Dataset items:
..........
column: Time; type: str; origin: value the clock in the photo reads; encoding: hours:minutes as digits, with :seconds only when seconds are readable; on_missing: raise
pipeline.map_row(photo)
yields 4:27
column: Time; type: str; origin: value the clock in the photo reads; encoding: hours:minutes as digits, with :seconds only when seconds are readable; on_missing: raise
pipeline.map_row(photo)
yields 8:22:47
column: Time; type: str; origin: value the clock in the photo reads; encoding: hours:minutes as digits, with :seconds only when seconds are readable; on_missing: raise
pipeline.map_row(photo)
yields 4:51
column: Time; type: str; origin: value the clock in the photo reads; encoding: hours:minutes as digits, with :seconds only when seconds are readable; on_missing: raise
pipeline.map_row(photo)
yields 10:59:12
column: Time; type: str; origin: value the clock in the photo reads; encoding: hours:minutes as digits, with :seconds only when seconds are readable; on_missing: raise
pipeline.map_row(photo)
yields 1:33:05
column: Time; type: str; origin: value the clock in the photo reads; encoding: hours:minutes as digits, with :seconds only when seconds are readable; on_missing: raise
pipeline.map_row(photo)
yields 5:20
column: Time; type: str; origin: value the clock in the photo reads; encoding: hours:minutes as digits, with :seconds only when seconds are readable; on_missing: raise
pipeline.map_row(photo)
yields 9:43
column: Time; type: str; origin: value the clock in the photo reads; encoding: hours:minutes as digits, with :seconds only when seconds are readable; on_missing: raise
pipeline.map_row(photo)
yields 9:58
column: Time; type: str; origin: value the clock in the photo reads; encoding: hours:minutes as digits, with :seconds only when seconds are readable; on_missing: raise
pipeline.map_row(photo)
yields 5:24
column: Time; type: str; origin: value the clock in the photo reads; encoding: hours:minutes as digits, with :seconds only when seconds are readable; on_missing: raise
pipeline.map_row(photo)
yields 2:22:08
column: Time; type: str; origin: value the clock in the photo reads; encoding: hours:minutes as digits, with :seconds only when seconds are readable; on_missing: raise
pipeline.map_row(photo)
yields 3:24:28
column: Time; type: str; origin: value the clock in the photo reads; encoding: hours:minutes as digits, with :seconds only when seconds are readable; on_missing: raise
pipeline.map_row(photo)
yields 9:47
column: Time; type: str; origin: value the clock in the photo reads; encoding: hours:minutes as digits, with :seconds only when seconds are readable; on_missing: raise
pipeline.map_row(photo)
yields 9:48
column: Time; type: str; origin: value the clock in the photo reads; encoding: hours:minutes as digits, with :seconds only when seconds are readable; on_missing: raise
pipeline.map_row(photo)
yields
..........
_Objective_
Reproduce every row above word for word, with no changes.

_Output of the task_
column: Time; type: str; origin: value the clock in the photo reads; encoding: hours:minutes as digits, with :seconds only when seconds are readable; on_missing: raise
pipeline.map_row(photo)
yields 4:27
column: Time; type: str; origin: value the clock in the photo reads; encoding: hours:minutes as digits, with :seconds only when seconds are readable; on_missing: raise
pipeline.map_row(photo)
yields 8:22:47
column: Time; type: str; origin: value the clock in the photo reads; encoding: hours:minutes as digits, with :seconds only when seconds are readable; on_missing: raise
pipeline.map_row(photo)
yields 4:51
column: Time; type: str; origin: value the clock in the photo reads; encoding: hours:minutes as digits, with :seconds only when seconds are readable; on_missing: raise
pipeline.map_row(photo)
yields 10:59:12
column: Time; type: str; origin: value the clock in the photo reads; encoding: hours:minutes as digits, with :seconds only when seconds are readable; on_missing: raise
pipeline.map_row(photo)
yields 1:33:05
column: Time; type: str; origin: value the clock in the photo reads; encoding: hours:minutes as digits, with :seconds only when seconds are readable; on_missing: raise
pipeline.map_row(photo)
yields 5:20
column: Time; type: str; origin: value the clock in the photo reads; encoding: hours:minutes as digits, with :seconds only when seconds are readable; on_missing: raise
pipeline.map_row(photo)
yields 9:43
column: Time; type: str; origin: value the clock in the photo reads; encoding: hours:minutes as digits, with :seconds only when seconds are readable; on_missing: raise
pipeline.map_row(photo)
yields 9:58
column: Time; type: str; origin: value the clock in the photo reads; encoding: hours:minutes as digits, with :seconds only when seconds are readable; on_missing: raise
pipeline.map_row(photo)
yields 5:24
column: Time; type: str; origin: value the clock in the photo reads; encoding: hours:minutes as digits, with :seconds only when seconds are readable; on_missing: raise
pipeline.map_row(photo)
yields 2:22:08
column: Time; type: str; origin: value the clock in the photo reads; encoding: hours:minutes as digits, with :seconds only when seconds are readable; on_missing: raise
pipeline.map_row(photo)
yields 3:24:28
column: Time; type: str; origin: value the clock in the photo reads; encoding: hours:minutes as digits, with :seconds only when seconds are readable; on_missing: raise
pipeline.map_row(photo)
yields 9:47
column: Time; type: str; origin: value the clock in the photo reads; encoding: hours:minutes as digits, with :seconds only when seconds are readable; on_missing: raise
pipeline.map_row(photo)
yields 9:48
column: Time; type: str; origin: value the clock in the photo reads; encoding: hours:minutes as digits, with :seconds only when seconds are readable; on_missing: raise
pipeline.map_row(photo)
yields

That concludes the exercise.